Cette année, le Salon International de l'Agriculture, prévu à Paris, ne présentera aucun bovin, une situation historique marquée par l'absence de Biguine, la célèbre vache brahmane martiniquaise. Venante directement de Martinique, Biguine était attendue avec impatience en tant qu'égérie de l'événement, mais la propagation de la dermatose nodulaire contagieuse a contraint les organisateurs à respecter cette décision sanitaire.
André Prosper, l'éleveur de Biguine, ressent une déception immense. Il a exprimé aux médias, dont Le Parisien, sa tristesse face à une situation qu'il avait redoutée. "C'était une opportunité unique pour elle de briller", a-t-il déclaré. Biguine, qui s'était bien acclimatée, était impatiente de se présenter au public. "Elle n'attendait qu'une chose, être là au Salon", a réaffirmé André.

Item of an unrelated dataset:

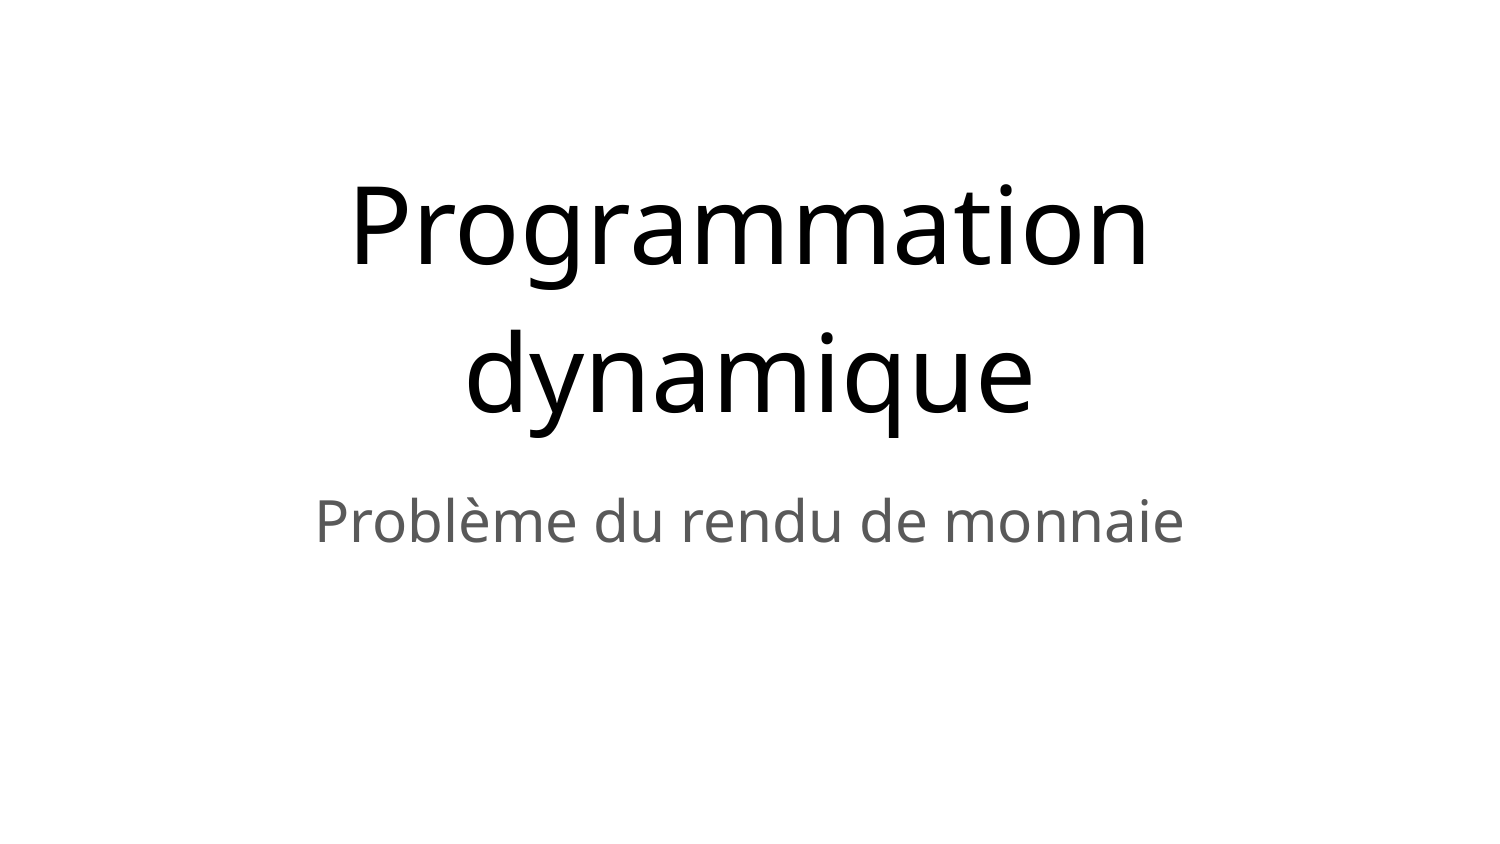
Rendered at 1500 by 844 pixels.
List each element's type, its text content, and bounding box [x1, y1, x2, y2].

Les conséquences de cette décision touchent non seulement l'éleveur et sa vache, mais l'ensemble de la filière bovine antillaise. Sandrine Hayot, présidente de l'Union des Éleveurs de Bovins Brahman (UEBB), a partagé son désarroi. Elle a souligné l'impact de cette absence sur les jeunes étudiants en agronomie qui voyaient dans cet événement une opportunité pour mettre en lumière leur savoir-faire.
Malgré cette déception, André Prosper maintient un soutien indéfectible à ses collègues touchés par la crise sanitaire. La dermatose nodulaire contagieuse n’a, heureusement, pas été signalée dans les Antilles, mais la vigilance est de mise.
Concernant l'avenir de Biguine, l'éleveur a précisé qu'elle ne retournerait pas en Martinique en raison des coûts exorbitants du transport. Biguine sera bientôt mise à la reproduction, avec l'espoir de participer à l'édition suivante du Salon de l'agriculture, prévue du 21 février au 1er mars 2026. D'autres vaches martiniquaises, elles aussi prêtes pour cette rencontre, resteront en métropole pour soutenir Biguine, une situation qui, selon André, témoigne des liens profonds entre les traditions agricoles des Antilles et le salon.
Le président du Salon, Jérôme Despey, a fait savoir que, bien qu'il n'y ait pas de bovins ni de volailles cette année, d'autres espèces telles que des ovins, des caprins et des porcins seront présentes. "Cette édition reste essentielle pour célébrer la richesse de l'agriculture française", a-t-il assuré.